LISTED ENTRIES:
#####
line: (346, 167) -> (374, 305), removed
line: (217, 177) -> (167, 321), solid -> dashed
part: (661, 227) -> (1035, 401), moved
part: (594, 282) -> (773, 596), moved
#####
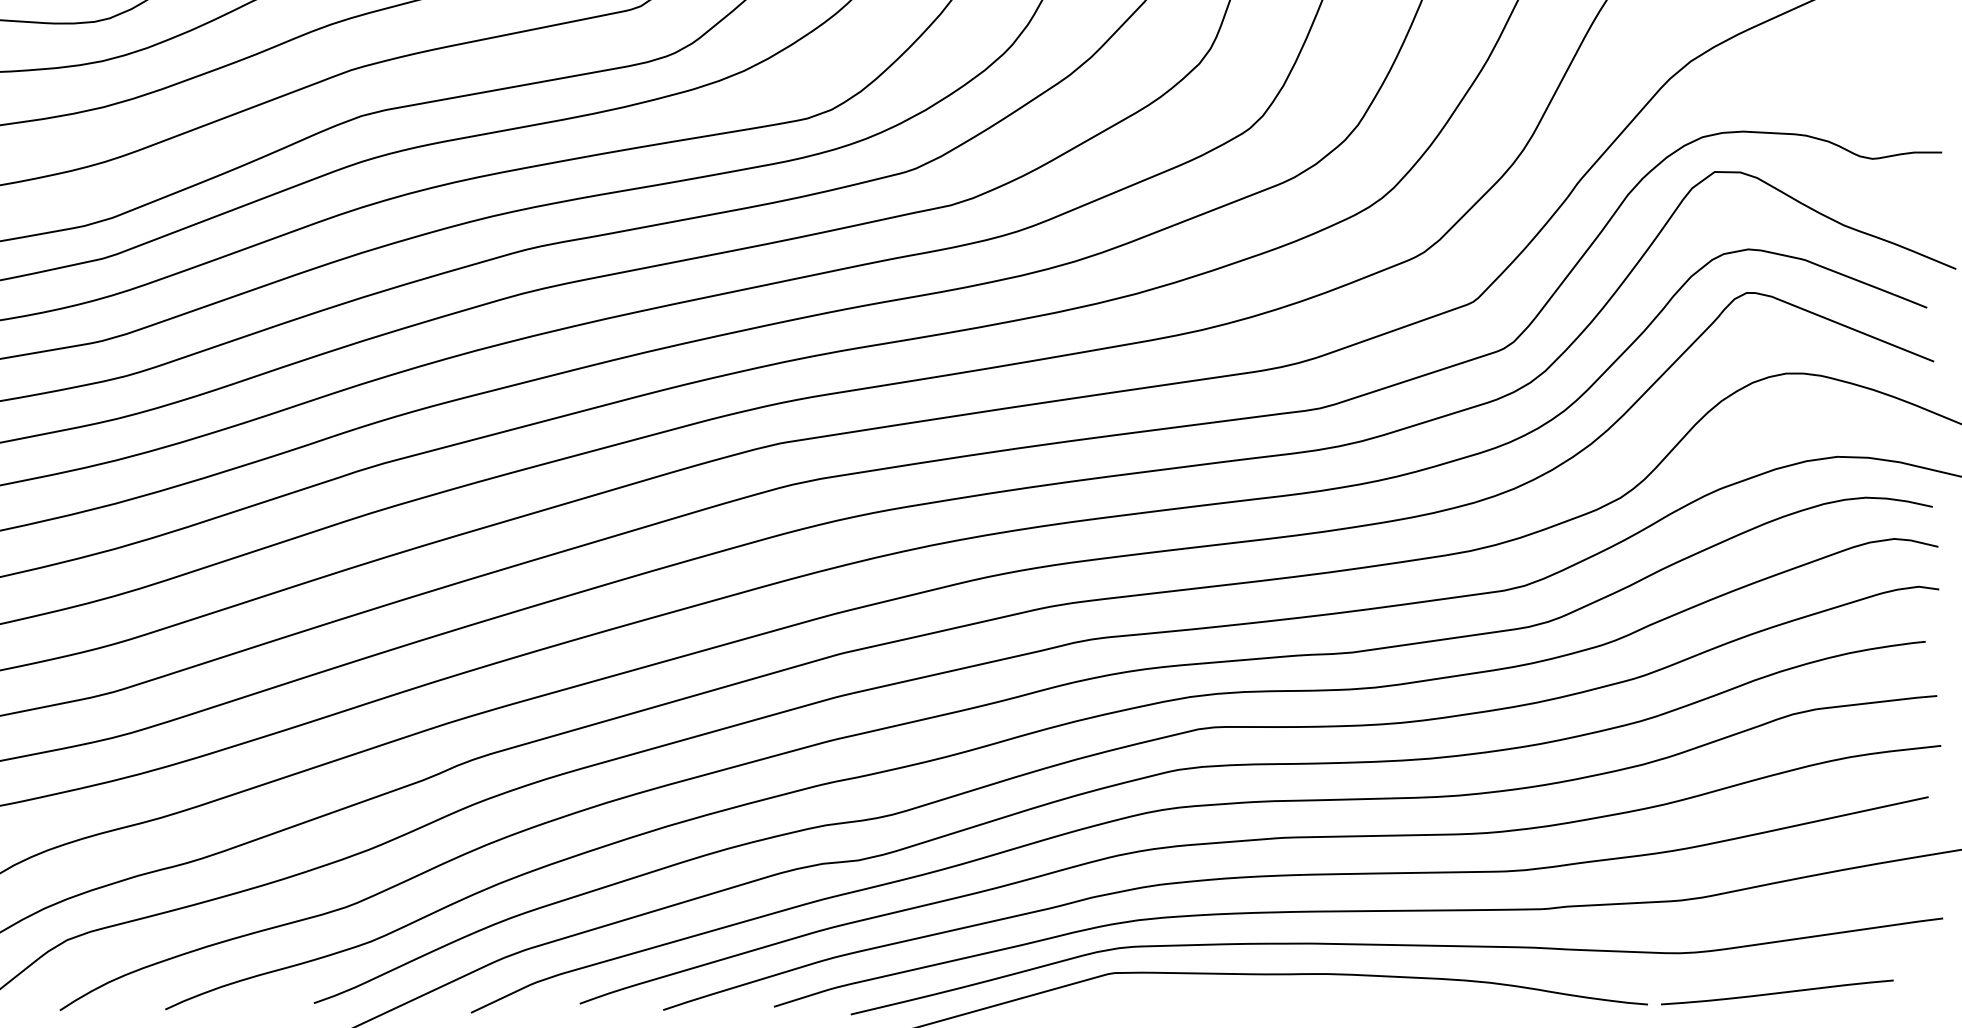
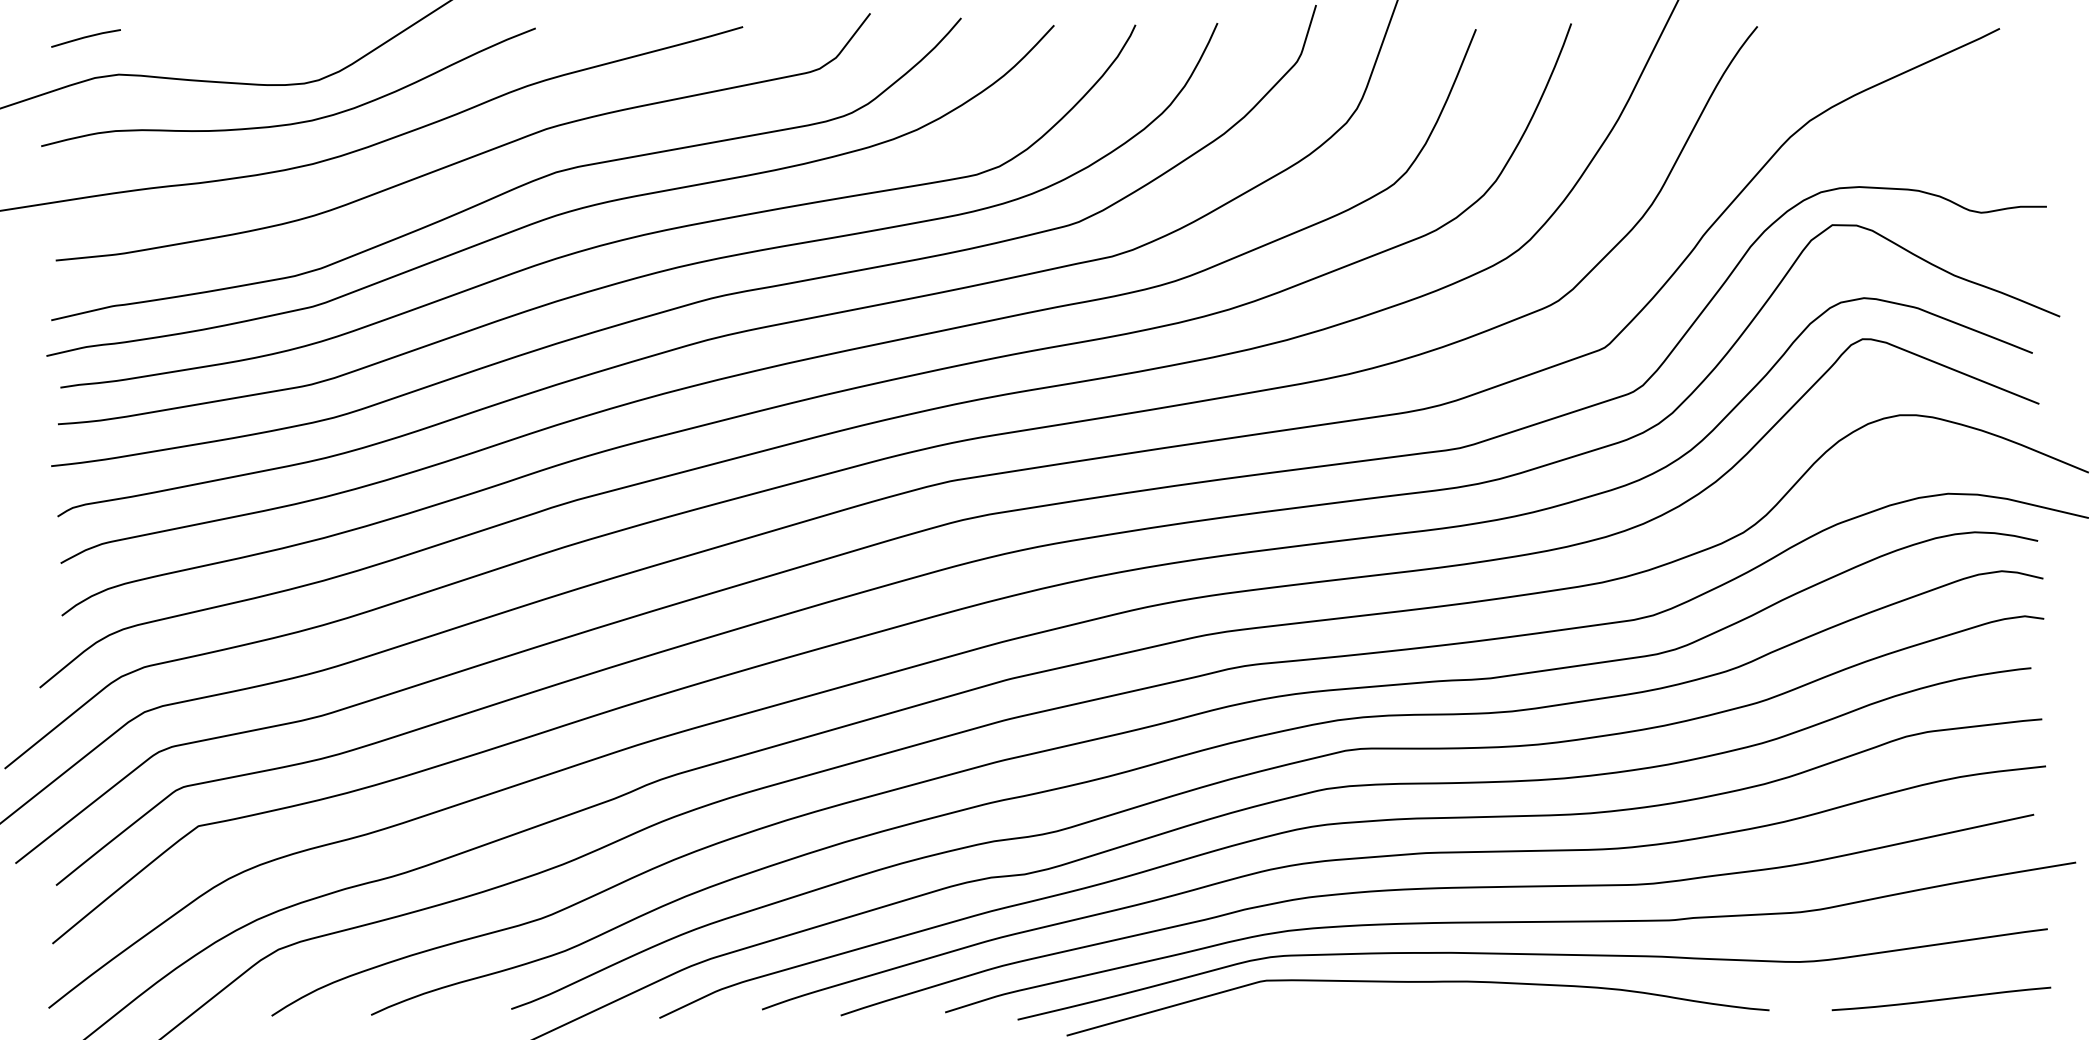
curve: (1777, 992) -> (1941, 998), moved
#####
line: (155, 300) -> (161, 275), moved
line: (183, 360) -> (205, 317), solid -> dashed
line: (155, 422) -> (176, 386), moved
#####
EXERCISE REQUIREMENTS:
Scan the entries above for the string "solid", and copy every line where it turns up.

SOLUTION FOR THIS TASK:
line: (217, 177) -> (167, 321), solid -> dashed
line: (183, 360) -> (205, 317), solid -> dashed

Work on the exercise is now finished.